#### [Material for the task]

════

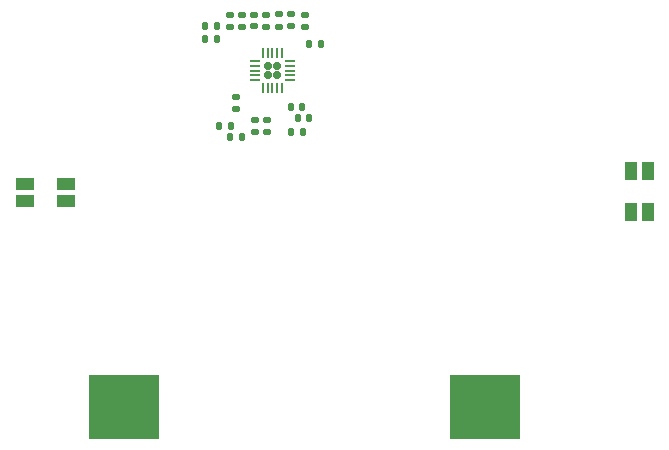
<source format=gbr>
%TF.GenerationSoftware,KiCad,Pcbnew,8.0.8*%
%TF.CreationDate,2025-02-04T02:19:44-06:00*%
%TF.ProjectId,B-Sides 2025,422d5369-6465-4732-9032-3032352e6b69,rev?*%
%TF.SameCoordinates,Original*%
%TF.FileFunction,Paste,Bot*%
%TF.FilePolarity,Positive*%
%FSLAX46Y46*%
G04 Gerber Fmt 4.6, Leading zero omitted, Abs format (unit mm)*
G04 Created by KiCad (PCBNEW 8.0.8) date 2025-02-04 02:19:44*
%MOMM*%
%LPD*%
G01*
G04 APERTURE LIST*
G04 Aperture macros list*
%AMRoundRect*
0 Rectangle with rounded corners*
0 $1 Rounding radius*
0 $2 $3 $4 $5 $6 $7 $8 $9 X,Y pos of 4 corners*
0 Add a 4 corners polygon primitive as box body*
4,1,4,$2,$3,$4,$5,$6,$7,$8,$9,$2,$3,0*
0 Add four circle primitives for the rounded corners*
1,1,$1+$1,$2,$3*
1,1,$1+$1,$4,$5*
1,1,$1+$1,$6,$7*
1,1,$1+$1,$8,$9*
0 Add four rect primitives between the rounded corners*
20,1,$1+$1,$2,$3,$4,$5,0*
20,1,$1+$1,$4,$5,$6,$7,0*
20,1,$1+$1,$6,$7,$8,$9,0*
20,1,$1+$1,$8,$9,$2,$3,0*%
G04 Aperture macros list end*
%ADD10RoundRect,0.135000X0.185000X-0.135000X0.185000X0.135000X-0.185000X0.135000X-0.185000X-0.135000X0*%
%ADD11RoundRect,0.135000X0.135000X0.185000X-0.135000X0.185000X-0.135000X-0.185000X0.135000X-0.185000X0*%
%ADD12RoundRect,0.135000X-0.185000X0.135000X-0.185000X-0.135000X0.185000X-0.135000X0.185000X0.135000X0*%
%ADD13RoundRect,0.135000X-0.135000X-0.185000X0.135000X-0.185000X0.135000X0.185000X-0.135000X0.185000X0*%
%ADD14RoundRect,0.140000X0.140000X0.170000X-0.140000X0.170000X-0.140000X-0.170000X0.140000X-0.170000X0*%
%ADD15RoundRect,0.140000X0.170000X-0.140000X0.170000X0.140000X-0.170000X0.140000X-0.170000X-0.140000X0*%
%ADD16R,1.000000X1.500000*%
%ADD17R,1.500000X1.000000*%
%ADD18R,6.000000X5.500000*%
%ADD19RoundRect,0.050000X0.050000X0.375000X-0.050000X0.375000X-0.050000X-0.375000X0.050000X-0.375000X0*%
%ADD20RoundRect,0.050000X0.375000X0.050000X-0.375000X0.050000X-0.375000X-0.050000X0.375000X-0.050000X0*%
%ADD21RoundRect,0.167500X0.167500X0.167500X-0.167500X0.167500X-0.167500X-0.167500X0.167500X-0.167500X0*%
G04 APERTURE END LIST*
D10*
%TO.C,R14*%
X157660000Y-83220000D03*
X157660000Y-82200000D03*
%TD*%
%TO.C,R9*%
X158670000Y-83220000D03*
X158670000Y-82200000D03*
%TD*%
D11*
%TO.C,R13*%
X155680000Y-82670000D03*
X154660000Y-82670000D03*
%TD*%
%TO.C,R12*%
X154500000Y-74190000D03*
X153480000Y-74190000D03*
%TD*%
D12*
%TO.C,R11*%
X156610000Y-74280000D03*
X156610000Y-73260000D03*
%TD*%
D11*
%TO.C,R10*%
X156590000Y-83630000D03*
X155570000Y-83630000D03*
%TD*%
D10*
%TO.C,R8*%
X158640000Y-73260000D03*
X158640000Y-74280000D03*
%TD*%
%TO.C,R7*%
X159680000Y-73250000D03*
X159680000Y-74270000D03*
%TD*%
D13*
%TO.C,R6*%
X153420000Y-75320000D03*
X154440000Y-75320000D03*
%TD*%
D10*
%TO.C,R5*%
X161920000Y-73260000D03*
X161920000Y-74280000D03*
%TD*%
D13*
%TO.C,R4*%
X162290000Y-75740000D03*
X163310000Y-75740000D03*
%TD*%
D10*
%TO.C,R3*%
X156040000Y-81220000D03*
X156040000Y-80200000D03*
%TD*%
%TO.C,R2*%
X160770000Y-73200000D03*
X160770000Y-74220000D03*
%TD*%
D11*
%TO.C,R1*%
X160700000Y-83190000D03*
X161720000Y-83190000D03*
%TD*%
D14*
%TO.C,C4*%
X161680000Y-81080000D03*
X160720000Y-81080000D03*
%TD*%
D15*
%TO.C,C3*%
X157610000Y-73290000D03*
X157610000Y-74250000D03*
%TD*%
%TO.C,C2*%
X155610000Y-74280000D03*
X155610000Y-73320000D03*
%TD*%
D14*
%TO.C,C1*%
X162300000Y-82020000D03*
X161340000Y-82020000D03*
%TD*%
D16*
%TO.C,Q1*%
X190924953Y-86463032D03*
X190924953Y-89963032D03*
X189524953Y-86463032D03*
X189524953Y-89963032D03*
%TD*%
D17*
%TO.C,Q2*%
X138200000Y-87600000D03*
X141700000Y-87600000D03*
X138200000Y-89000000D03*
X141700000Y-89000000D03*
%TD*%
D18*
%TO.C,BT1*%
X177200000Y-106465000D03*
X146600000Y-106465000D03*
%TD*%
D19*
%TO.C,U2*%
X159970000Y-76550000D03*
X159570000Y-76550000D03*
X159170000Y-76550000D03*
X158770000Y-76550000D03*
X158370000Y-76550000D03*
D20*
X157720000Y-77200000D03*
X157720000Y-77600000D03*
X157720000Y-78000000D03*
X157720000Y-78400000D03*
X157720000Y-78800000D03*
D19*
X158370000Y-79450000D03*
X158770000Y-79450000D03*
X159170000Y-79450000D03*
X159570000Y-79450000D03*
X159970000Y-79450000D03*
D20*
X160620000Y-78800000D03*
X160620000Y-78400000D03*
X160620000Y-78000000D03*
X160620000Y-77600000D03*
X160620000Y-77200000D03*
D21*
X158760000Y-77590000D03*
X158760000Y-78410000D03*
X159580000Y-77590000D03*
X159580000Y-78410000D03*
%TD*%
M02*

</source>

════

#### [Aim of the exercise]
Each line above that contains the word "corners" must be copied.

#### [Output for this exercise]
0 Rectangle with rounded corners*
0 $2 $3 $4 $5 $6 $7 $8 $9 X,Y pos of 4 corners*
0 Add a 4 corners polygon primitive as box body*
0 Add four circle primitives for the rounded corners*
0 Add four rect primitives between the rounded corners*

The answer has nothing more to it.